Two recent developments that were almost back to back augur well for the Indian jute industry, often known as the golden fibre. The Centre has approved reservation norms for mandatory use of jute in packaging of rice, wheat and sugar for the Jute Year 2022-23. The norms provide for full reservation for packaging of foodgrains and 20 per cent reservation for packaging of sugar in jute bags, which will be a big boost for West Bengal, in particular, where close to 75 jute mills operate and provide livelihood to lakhs of people. It will support 40 lakh farm families in the jute sector spread across Bihar, Odisha, Assam, Tripura, Meghalaya, Andhra Pradesh and Telangana.

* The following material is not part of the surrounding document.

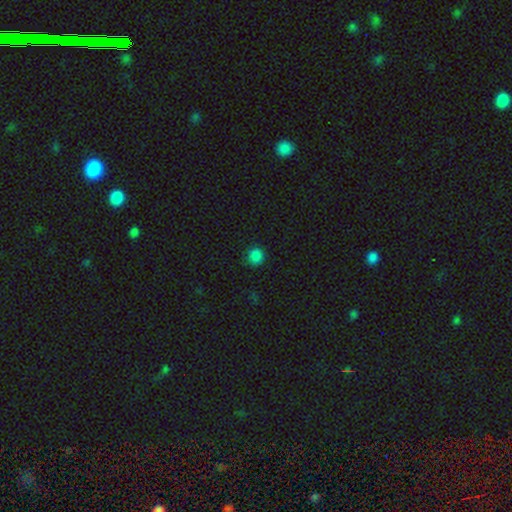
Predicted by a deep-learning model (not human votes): smooth 83%, star or artifact 14%, featured or disk 3%. Down the decision tree: how rounded — round (86%); merging — none (86%).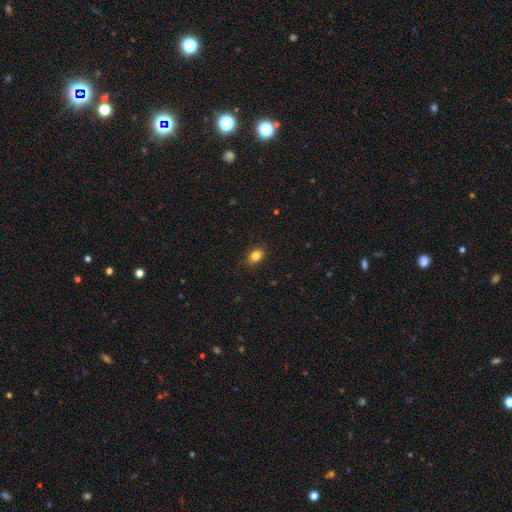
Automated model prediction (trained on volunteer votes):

In another significant development, albeit belated, the Centre has formally declared jute as an 'agricultural product'. A plant fibre, its industrial use and diversification of products should have been given this recognition, long back. Now, like other agricultural products, all kinds of incentives must be given to jute farmers. They and traders can now overcome the uncertainty of jute's future, and look to the future more confidently besides feeling financially secure. The latest development is also expected to streamline the jute sector from production to export.
Significantly, the jute industry occupies an important place in the national economy. Nearly 75 per cent of the total production of the jute industry is jute sacking bags of which 85 per cent is supplied to Food Corporation of India (FCI) and state procurement agencies (SPAs) and remaining is exported or sold directly. The government purchases jute sacking bags worth nearly Rs 9,000 crore every year for packaging of food grains. This ensures a guaranteed market for the produce. The average production of jute sacking bags is about 30 lakh bales (9 lakh MT) and the government is committed to ensure complete off-take of their production in order to protect the interests of jute farmers, workers and persons engaged in the industry. The reservation norms would further the interest of domestic production of raw jute and jute packaging material, thereby, making India self-reliant in consonance with Aatmanirbhar Bharat.
Talking about the other crucial decision, now that jute has been recognised as an 'agricultural product', the country's future strategy should be to exploit its competitive edge in terms of its environmental benefit. If properly planned for diversification of jute-based products, their demand will only increase in the international market. Mind you that in the context of climate change and a worldwide campaign against artificial fibres and polythene and plastic bags and other materials, the biodegradable environment-friendly fibre enjoys strong backing of the global environmental activists. Jute fulfils all sustainability parameters and that is great augury for Indian jute industry and all its stakeholders.